IL-6 was secreted by RCC cancer cell lines (ACHN, Caki-1, Caki-2, 769-P), as well as normal renal cells (RPTEC) (Fig. 19), both under normoxic and hypoxic conditions, with a trend towards a higher expression in 21% O₂ (Fig. 20). On the contrary, under the hypoxic (1% O₂) condition, the RCC cell lines secreted significantly more IL-6sR than under normoxic conditions (Figs. 21 and 22). The secretion of IL-6sR by cells derived from normal renal cells was below the detection limit (Fig. 21).
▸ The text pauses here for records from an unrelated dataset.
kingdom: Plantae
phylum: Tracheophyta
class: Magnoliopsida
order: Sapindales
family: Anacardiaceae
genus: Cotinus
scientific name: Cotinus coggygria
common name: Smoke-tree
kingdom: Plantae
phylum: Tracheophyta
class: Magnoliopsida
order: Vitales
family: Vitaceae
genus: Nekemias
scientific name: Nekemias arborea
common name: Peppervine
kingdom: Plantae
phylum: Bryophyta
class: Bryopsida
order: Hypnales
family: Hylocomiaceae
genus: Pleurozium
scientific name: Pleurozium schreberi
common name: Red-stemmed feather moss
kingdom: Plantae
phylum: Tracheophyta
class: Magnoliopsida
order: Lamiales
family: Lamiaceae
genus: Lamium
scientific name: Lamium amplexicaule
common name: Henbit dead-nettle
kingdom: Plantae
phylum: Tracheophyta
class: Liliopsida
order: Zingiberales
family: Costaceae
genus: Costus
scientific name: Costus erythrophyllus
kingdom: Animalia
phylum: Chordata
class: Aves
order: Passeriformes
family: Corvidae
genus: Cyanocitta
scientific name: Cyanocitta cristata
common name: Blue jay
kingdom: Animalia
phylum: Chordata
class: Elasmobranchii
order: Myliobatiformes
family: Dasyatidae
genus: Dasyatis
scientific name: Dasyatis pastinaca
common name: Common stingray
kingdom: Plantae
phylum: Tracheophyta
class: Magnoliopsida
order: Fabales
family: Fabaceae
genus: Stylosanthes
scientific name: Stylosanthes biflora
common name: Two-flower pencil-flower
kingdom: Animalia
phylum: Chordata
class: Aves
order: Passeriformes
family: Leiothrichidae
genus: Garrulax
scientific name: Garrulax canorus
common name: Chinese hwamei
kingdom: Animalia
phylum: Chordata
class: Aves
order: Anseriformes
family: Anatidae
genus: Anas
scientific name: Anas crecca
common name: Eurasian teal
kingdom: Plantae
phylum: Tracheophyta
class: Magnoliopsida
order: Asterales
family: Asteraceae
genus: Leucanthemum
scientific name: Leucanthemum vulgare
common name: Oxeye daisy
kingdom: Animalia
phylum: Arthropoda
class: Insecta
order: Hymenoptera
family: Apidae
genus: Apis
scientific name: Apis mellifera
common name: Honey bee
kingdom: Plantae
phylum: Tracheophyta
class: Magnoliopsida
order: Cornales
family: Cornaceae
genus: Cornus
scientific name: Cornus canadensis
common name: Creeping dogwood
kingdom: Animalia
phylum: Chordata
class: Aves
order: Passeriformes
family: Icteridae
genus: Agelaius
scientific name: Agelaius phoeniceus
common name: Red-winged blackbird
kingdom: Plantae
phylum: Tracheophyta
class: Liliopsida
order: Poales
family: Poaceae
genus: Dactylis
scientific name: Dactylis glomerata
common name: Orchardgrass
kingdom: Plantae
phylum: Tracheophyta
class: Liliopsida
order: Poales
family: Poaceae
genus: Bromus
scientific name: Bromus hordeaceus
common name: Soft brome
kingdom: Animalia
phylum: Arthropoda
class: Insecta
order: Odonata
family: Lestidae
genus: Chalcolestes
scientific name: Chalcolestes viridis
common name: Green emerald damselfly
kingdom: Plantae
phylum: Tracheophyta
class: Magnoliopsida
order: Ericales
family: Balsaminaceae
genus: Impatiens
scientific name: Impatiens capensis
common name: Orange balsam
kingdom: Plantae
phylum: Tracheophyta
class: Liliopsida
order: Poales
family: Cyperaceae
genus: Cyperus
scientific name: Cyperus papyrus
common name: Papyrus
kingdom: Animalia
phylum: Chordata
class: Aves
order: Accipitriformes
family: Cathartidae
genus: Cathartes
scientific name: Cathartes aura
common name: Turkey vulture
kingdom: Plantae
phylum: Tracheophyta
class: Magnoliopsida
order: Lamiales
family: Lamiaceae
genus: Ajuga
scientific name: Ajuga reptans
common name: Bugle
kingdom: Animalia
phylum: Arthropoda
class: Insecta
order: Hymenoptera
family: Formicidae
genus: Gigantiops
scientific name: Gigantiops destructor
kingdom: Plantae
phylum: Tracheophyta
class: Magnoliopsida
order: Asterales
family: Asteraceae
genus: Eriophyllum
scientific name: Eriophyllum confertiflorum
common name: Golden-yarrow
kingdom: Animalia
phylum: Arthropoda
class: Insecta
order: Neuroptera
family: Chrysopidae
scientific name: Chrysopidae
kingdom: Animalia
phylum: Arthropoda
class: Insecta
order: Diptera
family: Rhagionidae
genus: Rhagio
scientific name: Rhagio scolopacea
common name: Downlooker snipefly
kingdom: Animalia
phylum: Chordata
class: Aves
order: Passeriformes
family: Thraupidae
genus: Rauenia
Genes deregulated in ACHN cells from A + N co-culture, compared with ACHN monoculture were clustered in 397 GO pathways and 67 WikiPathways in the ACHN cells (P≤0.05). Multiple channels activity, extracellular matrix component and basement membrane signaling are deregulated along with transcriptional regulation of pluripotent stem cells (Tables VIII and IX). The inhibition of complex IL-6/IL-6sR signaling by gp130 decreased the proliferation of induced RCC cell lines. Alternative signal transduction pathways other than gp130/STAT3 are responsible for this phenomenon as STAT3 and gp130 were not overexpressed in RCC cells and STAT3 was not phosphorylated upon CM induction, although IL-6R (membrane receptor) was expressed by the cells (data not shown).